Motte-and-Bailey — Bad-Faith Catalog ID 9 — operates here through a retreat from the broad claim that climate science is corrupt to a technical quibble about one emissions scenario’s “internal logic.” The bailey is the earlier assertion that the media and scientists are liars; the motte is the narrow methodological footnote about RCP 8.5’s design assumptions. The cartoon language about “quintuple its coal consumption” makes the entire RCP framework look absurd, letting Jenkins present himself as the reasonable technologist (“any sane model”) against irrational scientists, when in fact the RCP scenarios are standard, publicly debated tools used by the UN precisely because they span a range of possible pathways. The operator’s trick is to take a methodology footnote and inflate it into a systemic indictment, then call that “truth.”
The larger lesson is an extraordinary story of futility and cynicism, which passes itself off as climate politics. Literally trillions of dollars have been wasted. The story begins with the Obama administration ditching a carbon tax in favor of green pork. It ends with a former John Kerry aide arguing last year that because the effects of climate change “resemble those if China or Indonesia were to launch missiles at the United States,” the U.S. should consider employing military power against emitting countries.
This record of disgrace only underlines the glory (and mystery) of the current moment. Organized climate science is finally repenting of its overuse of worst-case scenarios, and not because of searching criticism from an honest and competent news media, but because of embarrassment at shoddy mainstream coverage of climate science.
More amazing, the truth has now reached readers of the New York Times and likely wouldn’t have if Mr. Trump hadn’t posted about climate science, in his usual hyperbolic, all-caps way, on Truth Social.
The closing sequence is a Threat-Inflation Closer inverted into a praise loop, tied together with the “Cui Bono” Inversion that the Journal’s opinion page perfects: reframe the bad actor (Trump) as the lone truth-teller, the good actors (climate scientists and journalists) as the cynical ones, and then anoint the whole apparatus as a “glory.” The “trillions wasted” line deploys the Deficit Double Standard (WSJ §A.4) in an even cruder form — government spending on climate is “waste,” but the trillions in implicit fossil-fuel subsidies and un-priced externalities are invisible. The final move, crediting Trump for the Times’s methodological coverage, is the Permission Structure (Playbook §5.8) made explicit: the reader is told that Trump’s vulgar tweets are a net good, a “public service,” so that they can feel righteous about ignoring climate science and opposing any policy response. This is the product: a self-aggrandizing narrative that lets a business audience enjoy the feeling of being the enlightened minority against a corrupt elite, while the underlying material interests — keep burning oil — stay completely untouched.
Here is the forced label. Jenkins’s column is not a corrective on climate scenarios.

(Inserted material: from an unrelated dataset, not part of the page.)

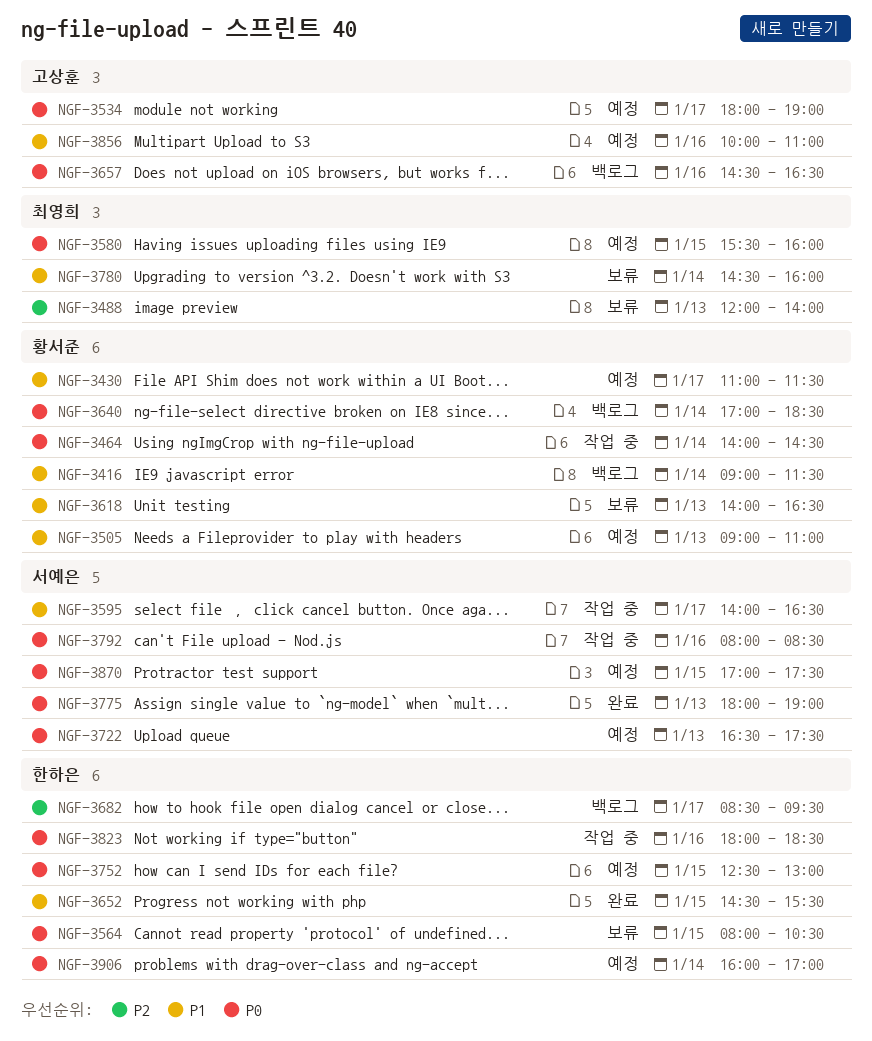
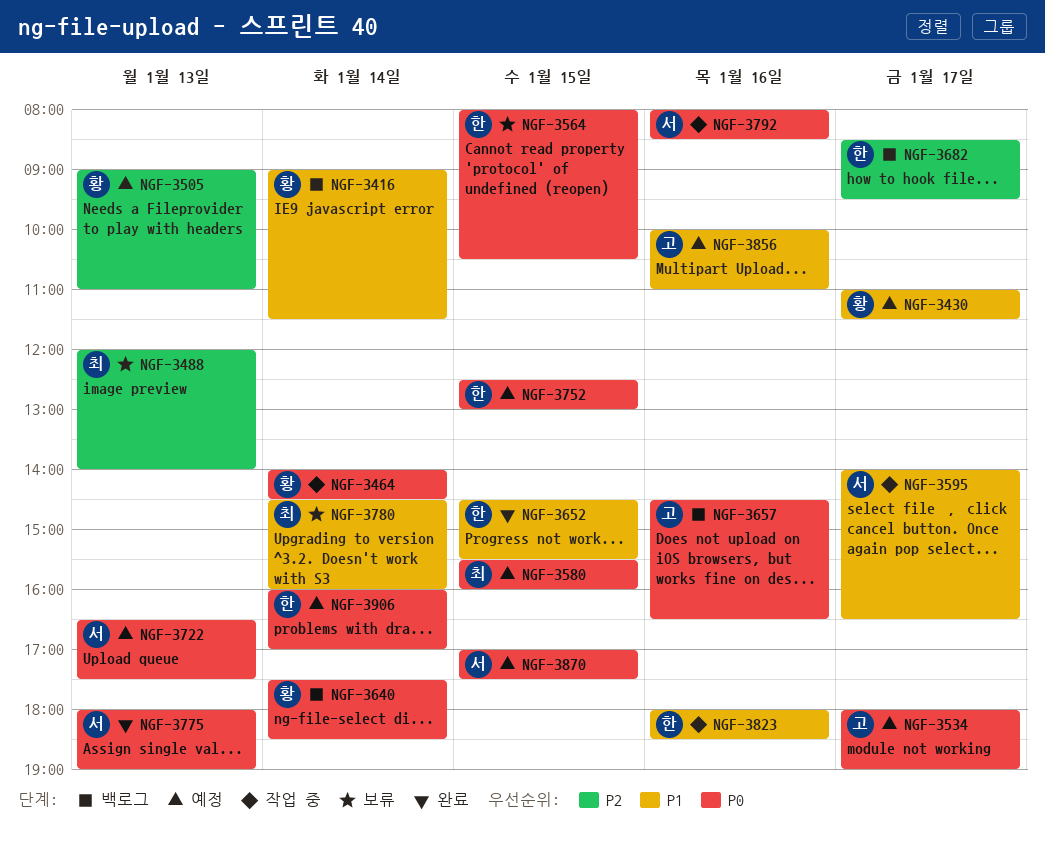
NGF-3505, priority: P1 -> P2
NGF-3618: present -> none
NGF-3640, begins: 17:00 -> 17:30
NGF-3823, priority: P0 -> P1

It is a propaganda artifact, crafted to make a minor methodological update look like a vindication of Trumpian “common sense,” in order to give the Journal’s donor-class readers a permission slip to keep opposing any carbon regulation. The “glory” he celebrates is the triumph of a fossil-fuel-funded narrative over a century of scientific effort. Every line — the “green pork,” the “charming” tweet, the “psychiatric moment” — is engineered to make the reader feel that climate policy is a cynical racket run by dishonest elites, and that the billionaire reality-TV host with the all-caps tweet is the real truth-teller. It’s a climate-denial brochure dressed in the language of media criticism, paid for by the class that profits most from inaction. That’s the product, and Jenkins shipped it on deadline.